In a three-section layout, Dr. Giler guides readers through What Parents and Teachers Need to Know 9 (Chapter 1 is available here.); The Socially ADDept Lessons (ten of them); and Appendices. The table of contents is here.

My child does not have an Aspie label; she does have attention issues and learning disabilities. Our intervention of choice is a developmental one that grows joint-attention by starting with foundations and growing them, instead of using rote rules as compensations. While I am not comfortable using every lesson, there are some solid self-awareness lessons that we can incorporate into our developmental approach. Some of the lessons address skills by using compensations that are too explicit, to artificial, too rule-based for me, and quite frankly, we've been able to bypass some of these lessons altogether by conquering some of the challenges in the book by addressing them naturally from an experience-based developmental, relationship approach.

I'm going to pick and choose the lessons that fit our approach, and there are quite a few of them. Other lessons will guide me as we begin to host more play dates and meet people in our new location after our move. Dr Giler spotlights some concepts I have put on the back burner and may need to bring forward at our house. (I will completely ignore the lessons about eye contact; one of our goals is referencing for meaning, and I don't want to confuse my girl and make her think referencing is about eye contact, because it's not.)

If you like rule-based social skills classes, you may like this book. Priced at $29.95, the book is easy to follow; the lessons are arranged in a way that makes them visually appealing on the page (there is not too much info on a page, for example), and I think that either a professional or a laymom or dad can use them.
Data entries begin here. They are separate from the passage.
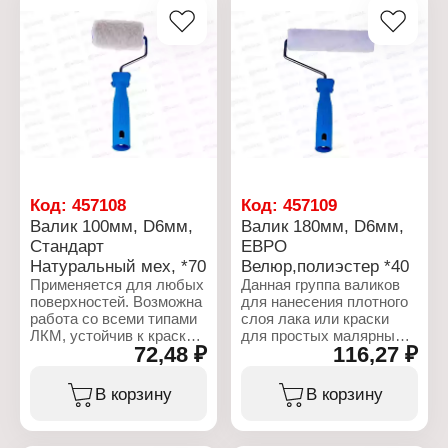
Код:
457108
Код:
457109
Валик 100мм, D6мм,
Валик 180мм, D6мм,
Стандарт
ЕВРО
Натуральный мех, *70
Велюр,полиэстер *40
Применяется для любых
Данная группа валиков
поверхностей. Возможна
для нанесения плотного
работа со всеми типами
слоя лака или краски
ЛКМ, устойчив к краскам
для простых малярных
72,48 ₽
116,27 ₽
на водной основе.
работ, не требующих
Средняя
высокого качества
производительность.
исполнения.
В корзину
В корзину
Состав: полиэстер с
добавлением волокон
Характеристики:
натурального меха.
Торговая марка: АКОР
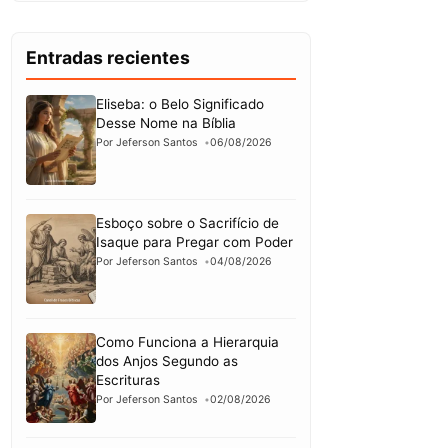
Entradas recientes
Eliseba: o Belo Significado
Desse Nome na Bíblia
Por Jeferson Santos
06/08/2026
Esboço sobre o Sacrifício de
Isaque para Pregar com Poder
Por Jeferson Santos
04/08/2026
Como Funciona a Hierarquia
dos Anjos Segundo as
Escrituras
Por Jeferson Santos
02/08/2026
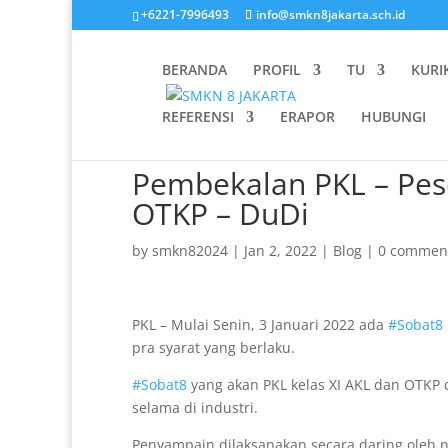
+6221-7996493
info@smkn8jakarta.sch.id
BERANDA
PROFIL
TU
KURI
REFERENSI
ERAPOR
HUBUNGI
Pembekalan PKL – Pese
OTKP – DuDi
by
smkn82024
|
Jan 2, 2022
|
Blog
|
0 commen
PKL – Mulai Senin, 3 Januari 2022 ada
#Sobat8
pra syarat yang berlaku.
#Sobat8
yang akan PKL kelas XI AKL dan OTKP d
selama di industri.
Penyampain dilaksanakan secara daring oleh n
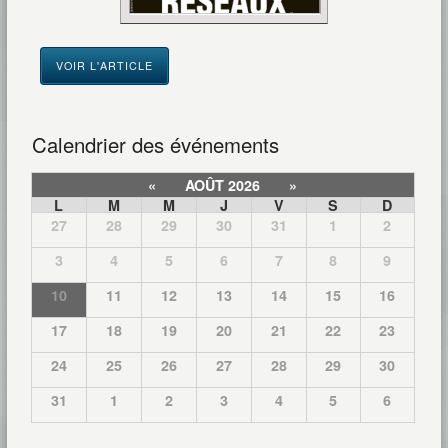
VOIR L'ARTICLE
Calendrier des événements
«
AOÛT 2026
»
L
M
M
J
V
S
D
27
28
29
30
31
1
2
3
4
5
6
7
8
9
10
11
12
13
14
15
16
17
18
19
20
21
22
23
24
25
26
27
28
29
30
31
1
2
3
4
5
6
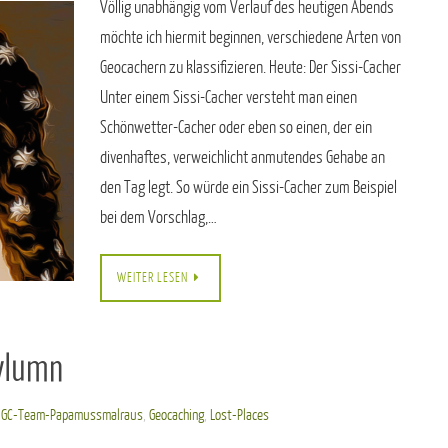
Völlig unabhängig vom Verlauf des heutigen Abends
möchte ich hiermit beginnen, verschiedene Arten von
Geocachern zu klassifizieren. Heute: Der Sissi-Cacher
Unter einem Sissi-Cacher versteht man einen
Schönwetter-Cacher oder eben so einen, der ein
divenhaftes, verweichlicht anmutendes Gehabe an
den Tag legt. So würde ein Sissi-Cacher zum Beispiel
bei dem Vorschlag,…
WEITER LESEN
ylumn
,
GC-Team-Papamussmalraus
,
Geocaching
,
Lost-Places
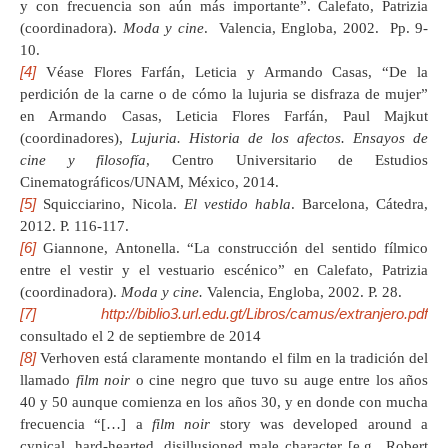
y con frecuencia son aún más importante”. Calefato, Patrizia
(coordinadora).
Moda y cine
. Valencia, Engloba, 2002. Pp. 9-
10.
[4]
Véase Flores Farfán, Leticia y Armando Casas, “De la
perdición de la carne o de cómo la lujuria se disfraza de mujer”
en Armando Casas, Leticia Flores Farfán, Paul Majkut
(coordinadores),
Lujuria. Historia de los afectos. Ensayos de
cine y filosofía
, Centro Universitario de Estudios
Cinematográficos/UNAM, México, 2014.
[5]
Squicciarino, Nicola.
El vestido habla
. Barcelona, Cátedra,
2012. P. 116-117.
[6]
Giannone, Antonella. “La construcción del sentido fílmico
entre el vestir y el vestuario escénico” en Calefato, Patrizia
(coordinadora).
Moda y cine.
Valencia, Engloba, 2002. P. 28.
[7]
http://biblio3.url.edu.gt/Libros/camus/extranjero.pdf
consultado el 2 de septiembre de 2014
[8]
Verhoven está claramente montando el film en la tradición del
llamado
film noir
o cine negro que tuvo su auge entre los años
40 y 50 aunque comienza en los años 30, y en donde con mucha
frecuencia “[…] a
film noir
story was developed around a
cynical, hard-hearted, disillusioned male character [e.g., Robert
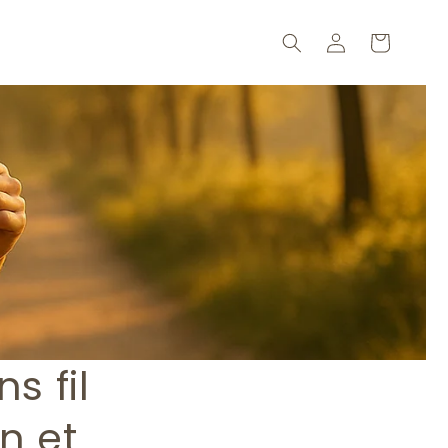
Connexion
Panier
s fil
n et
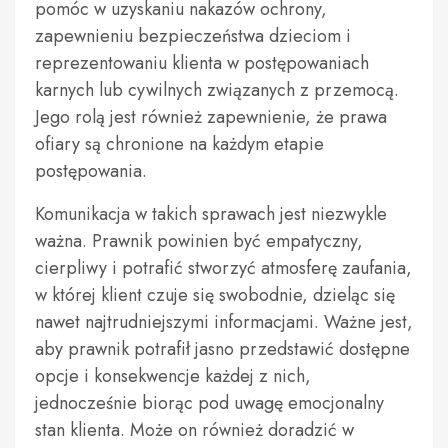
pomóc w uzyskaniu nakazów ochrony,
zapewnieniu bezpieczeństwa dzieciom i
reprezentowaniu klienta w postępowaniach
karnych lub cywilnych związanych z przemocą.
Jego rolą jest również zapewnienie, że prawa
ofiary są chronione na każdym etapie
postępowania.
Komunikacja w takich sprawach jest niezwykle
ważna. Prawnik powinien być empatyczny,
cierpliwy i potrafić stworzyć atmosferę zaufania,
w której klient czuje się swobodnie, dzieląc się
nawet najtrudniejszymi informacjami. Ważne jest,
aby prawnik potrafił jasno przedstawić dostępne
opcje i konsekwencje każdej z nich,
jednocześnie biorąc pod uwagę emocjonalny
stan klienta. Może on również doradzić w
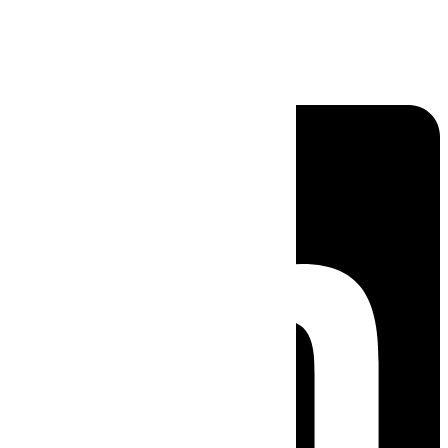
Linkedin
The paperback is the size of a sheet of copy-paper; it is designed to lie flat on a copy machine for easy duplication for groups.

Dr Giler's web site is

Jossey-Bass Teacher sent me a copy of Socially ADDept, Teaching Social Skills to Children with ADHD, LD, and Asperger's, Revised Edition, by Dr. Janet Z. Giler, for review purposes. I am not paid for this review and am not obligated to provide a positive review.